The move comes after weeks of pressure over the calculation, which gives Scotland £1500 more in public spending per head than England.
The Coalition announced that there were no plans to review the formula before the next general election.
In a letter to First Minister Alex Salmond, the Prime Minister said that reform was not "on the horizon". But he also admitted that he could not tie the hands of future UK Governments.
The SNP has claimed that a 'No' vote in next year's independence referendum would allow the Coalition to scrap the formula.
The calculation has long proved contentious amid claims from some Tories that it is overly generous to Scotland.

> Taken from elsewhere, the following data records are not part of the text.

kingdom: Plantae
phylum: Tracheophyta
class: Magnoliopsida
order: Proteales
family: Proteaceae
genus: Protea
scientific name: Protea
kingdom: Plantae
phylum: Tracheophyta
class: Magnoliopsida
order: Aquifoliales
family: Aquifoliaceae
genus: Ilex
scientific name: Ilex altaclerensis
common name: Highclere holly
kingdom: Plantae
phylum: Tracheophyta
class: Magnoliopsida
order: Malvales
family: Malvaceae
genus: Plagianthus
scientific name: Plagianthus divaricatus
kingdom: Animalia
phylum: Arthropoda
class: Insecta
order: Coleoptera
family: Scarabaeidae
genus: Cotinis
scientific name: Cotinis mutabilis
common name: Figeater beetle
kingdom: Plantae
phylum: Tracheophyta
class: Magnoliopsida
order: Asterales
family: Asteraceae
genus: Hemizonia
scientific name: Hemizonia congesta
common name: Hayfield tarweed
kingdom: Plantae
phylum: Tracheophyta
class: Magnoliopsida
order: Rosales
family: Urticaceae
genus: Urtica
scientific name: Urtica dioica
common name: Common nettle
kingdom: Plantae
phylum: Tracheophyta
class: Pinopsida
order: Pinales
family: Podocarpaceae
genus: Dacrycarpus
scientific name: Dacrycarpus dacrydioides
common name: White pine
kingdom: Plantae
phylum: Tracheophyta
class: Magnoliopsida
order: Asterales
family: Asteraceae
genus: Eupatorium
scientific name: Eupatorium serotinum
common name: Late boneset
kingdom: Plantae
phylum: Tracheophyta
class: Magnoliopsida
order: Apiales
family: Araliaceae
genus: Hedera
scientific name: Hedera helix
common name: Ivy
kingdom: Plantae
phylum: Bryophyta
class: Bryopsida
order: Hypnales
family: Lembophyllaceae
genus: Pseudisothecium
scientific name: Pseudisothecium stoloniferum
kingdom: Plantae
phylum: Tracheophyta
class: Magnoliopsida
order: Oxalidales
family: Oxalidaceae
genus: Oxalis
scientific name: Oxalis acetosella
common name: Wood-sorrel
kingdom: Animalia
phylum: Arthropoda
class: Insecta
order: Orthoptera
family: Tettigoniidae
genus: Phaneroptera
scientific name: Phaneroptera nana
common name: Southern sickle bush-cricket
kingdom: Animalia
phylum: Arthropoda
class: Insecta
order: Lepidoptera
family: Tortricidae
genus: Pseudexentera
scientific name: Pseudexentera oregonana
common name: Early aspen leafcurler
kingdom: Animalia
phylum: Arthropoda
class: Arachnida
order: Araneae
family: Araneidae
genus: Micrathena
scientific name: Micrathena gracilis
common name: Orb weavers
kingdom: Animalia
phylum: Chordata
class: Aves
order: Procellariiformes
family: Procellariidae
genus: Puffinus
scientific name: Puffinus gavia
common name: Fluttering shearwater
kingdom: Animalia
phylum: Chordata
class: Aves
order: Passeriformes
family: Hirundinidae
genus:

Last year average spending per head in Scotland totalled £10,152, compared with £8788 across the UK, £8529 in England and £9709 in Wales. The highest spend was in Northern Ireland where the figure was £10,876.
The calculation was given a stay of execution in 2010 when ministers announced they would look at it only once the UK's finances were "stable".
Yesterday during Scottish Questions in the Commons, Lib Dem Scottish Secretary Alistair Carmichael went further.
There would be no review "in this parliament", he told MPs.
Mr Cameron, in his letter to Mr Salmond, described calls for guarantees "in perpetuity about the future ... quite astonishing".
"I can no more bind future UK Governments than you can bind future Scottish Governments," he added. "What I can say is that reform of the Barnett formula is not on the horizon.
"Indeed the only immediate threat to Scotland's funding is a vote for independence."
Coalition sources added that the Barnett formula was a reason to stay in the UK not leave it, as it helped share resources.
Last night the SNP said the comments showed that the funding system could be changed after 2015. Deputy First Minister Nicola Sturgeon accused Mr Cameron of letting the "cat out of the bag".
She said: "It is what is just over the horizon that people should be concerned about, and the PM is on record as saying Barnett is 'coming to the end of its life'.
"The Westminster parties are determined to slash Scotland's cash in the event of a No vote, by up to £4 billion a year and only a Yes vote will prevent that.
"Once again David Cameron is entering the discussion on Scotland's future without having the courage to debate the issues openly. If he is so sure of his arguments he should now agree to a head-to-head debate with the First Minister."
Scottish Liberal Democrat leader Willie Rennie accused the SNP of resorting to scare tactics.
"This letter makes clear that it is Alex Salmond and Alex Salmond alone who is trying to put about the heebie-jeebies over the future of Scotland's funding formula within the UK."
Barnett allocates money on population share rather than need. It was created as a stop-gap formula by Labour politician Joel, now Lord, Barnett, in the 1970s when he worked in the Treasury.
He has since argued that it should be scrapped and replaced with needs-based funding.
Last month the Local Government Association, which represents English and Welsh councils, said that England's communities were being "shortchanged" to the tune of £4.1billion a year.
The Westminster All-Party Parliamentary Taxation Group has also called for Barnett's replacement.